Mission briefing: Contextualization

Mission briefing: Contextualization

by | 31 May 2017

When believers from one culture introduce the “unchanging gospel” to people of another culture, how do they keep the Good News from being dismissed as a foreign import? The short answer is one word: Contextualization.

When Christianity moves from one culture to another, there is danger that it will be thought of as belonging in the first culture, but very much out of place in the second one. The chances of that happening can be lessened if the gospel will be proclaimed and lived out in culturally understandable ways. That process of meaningfully connecting biblical revelation to a specific culture is called “contextualization.”

Missiologist Darrell Whiteman said it this way: “Contextualization attempts to communicate the gospel in word and deed and to establish the church in ways that make sense to people within their local cultural context.”

Having the gospel “make sense” to people of a culture does not, of course, mean everyone will rush to embrace it. People must decide if they are willing to make the changes necessary for Jesus to be their Savior and Lord. That does not mean, of course, that people must abandon their ethnic or cultural identify to follow Jesus. Authentic contextualization is based on the premise that when people allow Christ’s transforming power into their lives, they will be even better Nicaraguans or Japanese or Bulgarians or Navajos than they were before.

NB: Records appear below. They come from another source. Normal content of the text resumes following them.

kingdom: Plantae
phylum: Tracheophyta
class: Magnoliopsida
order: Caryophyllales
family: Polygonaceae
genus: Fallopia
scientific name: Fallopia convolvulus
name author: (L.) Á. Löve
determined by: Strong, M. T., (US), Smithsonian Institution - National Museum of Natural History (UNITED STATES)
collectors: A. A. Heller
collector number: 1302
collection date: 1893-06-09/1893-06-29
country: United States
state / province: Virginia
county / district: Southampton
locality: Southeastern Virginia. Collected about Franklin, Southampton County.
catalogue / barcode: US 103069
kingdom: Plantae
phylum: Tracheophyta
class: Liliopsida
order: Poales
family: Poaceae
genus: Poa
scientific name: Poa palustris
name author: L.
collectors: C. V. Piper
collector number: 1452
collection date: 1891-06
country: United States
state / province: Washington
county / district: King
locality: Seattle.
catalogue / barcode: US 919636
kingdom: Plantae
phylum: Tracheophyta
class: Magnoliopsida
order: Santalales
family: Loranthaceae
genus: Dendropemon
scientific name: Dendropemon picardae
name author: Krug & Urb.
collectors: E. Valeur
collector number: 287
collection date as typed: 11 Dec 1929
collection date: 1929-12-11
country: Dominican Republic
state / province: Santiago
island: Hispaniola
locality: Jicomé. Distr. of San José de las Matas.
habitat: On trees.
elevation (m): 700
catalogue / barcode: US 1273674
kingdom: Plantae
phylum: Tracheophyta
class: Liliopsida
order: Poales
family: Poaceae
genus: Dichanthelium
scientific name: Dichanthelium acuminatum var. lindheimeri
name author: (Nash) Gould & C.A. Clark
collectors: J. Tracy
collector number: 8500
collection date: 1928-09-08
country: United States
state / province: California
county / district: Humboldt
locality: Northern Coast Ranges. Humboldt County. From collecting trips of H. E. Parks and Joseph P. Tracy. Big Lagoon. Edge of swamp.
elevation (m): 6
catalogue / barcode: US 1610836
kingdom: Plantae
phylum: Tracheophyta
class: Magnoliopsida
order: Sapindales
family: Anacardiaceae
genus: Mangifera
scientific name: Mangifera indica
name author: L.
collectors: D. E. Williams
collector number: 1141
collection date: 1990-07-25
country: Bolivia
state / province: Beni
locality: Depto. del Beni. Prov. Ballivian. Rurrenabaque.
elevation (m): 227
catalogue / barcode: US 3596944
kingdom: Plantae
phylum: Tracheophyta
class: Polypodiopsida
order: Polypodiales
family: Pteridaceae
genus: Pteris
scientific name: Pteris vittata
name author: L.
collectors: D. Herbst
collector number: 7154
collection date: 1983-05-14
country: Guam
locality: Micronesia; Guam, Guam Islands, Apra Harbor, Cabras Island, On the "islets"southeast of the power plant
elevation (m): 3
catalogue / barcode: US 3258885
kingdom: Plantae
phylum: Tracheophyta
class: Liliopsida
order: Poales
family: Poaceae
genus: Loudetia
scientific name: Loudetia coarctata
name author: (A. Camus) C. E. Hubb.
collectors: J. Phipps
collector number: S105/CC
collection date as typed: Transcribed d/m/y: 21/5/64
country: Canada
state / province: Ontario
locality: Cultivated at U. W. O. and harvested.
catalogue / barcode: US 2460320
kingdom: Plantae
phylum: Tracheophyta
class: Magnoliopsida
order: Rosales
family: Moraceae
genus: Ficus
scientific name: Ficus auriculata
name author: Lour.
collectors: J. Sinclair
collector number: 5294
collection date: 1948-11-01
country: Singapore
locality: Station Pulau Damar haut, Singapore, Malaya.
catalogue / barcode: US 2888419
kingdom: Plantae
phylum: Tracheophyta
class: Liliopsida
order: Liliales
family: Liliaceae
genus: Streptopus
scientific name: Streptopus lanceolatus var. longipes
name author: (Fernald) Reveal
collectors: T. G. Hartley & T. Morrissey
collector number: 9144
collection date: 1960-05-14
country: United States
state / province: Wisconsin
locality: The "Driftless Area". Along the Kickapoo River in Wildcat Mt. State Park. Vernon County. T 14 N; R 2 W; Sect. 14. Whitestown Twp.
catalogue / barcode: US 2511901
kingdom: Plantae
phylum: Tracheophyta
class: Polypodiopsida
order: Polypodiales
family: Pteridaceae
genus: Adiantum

Contextualization does not mean robbing the gospel of its essence or “watering it down” to make it more palatable. On the contrary, good contextualization renders expressions of the “unchanging gospel” more faithful to Scripture than they would otherwise be. Holy-Sprit-led contextualization allows Scripture to be as powerful and transformative in each cultural context as it can possibly be.

Proper contextualization moves gospel proclamation past a sense of foreignness to allow each people group to hear God say: “This is my design for you.” Contextualization allows people of a culture to see that Yahweh, Creator of the universe who reveals Himself in Jesus Christ, loves them and wants a relationship with them.

In tangible terms, contextualization involves the wording of theological expressions as well as things like sermon illustrations, music styles, artwork, decision-making, lifestyle choices, church programs and schedules, modes of preaching and teaching, the process of discipleship, evangelistic outreach, leadership selection, and even architecture.

It must be clear, says missions professor Zane Pratt, that the ultimate purpose of contextualization “is not comfort, but clarity.” Thus, authentic contextualization does not involve the softening or white-washing of Jesus’ radical commands. Indeed, contextualization enables the gospel to be offensive to each culture for exactly the right reasons. Whiteman has said that good contextualization makes sure that the gospel “engages people at the level of their deepest needs.”

Authentic contextualization must travel on two rails. One rail is an unwavering faithfulness to Scripture. The other rail is that of communicating and living out the Word of the Lord in ways that are familiar to people in a particular cultural context.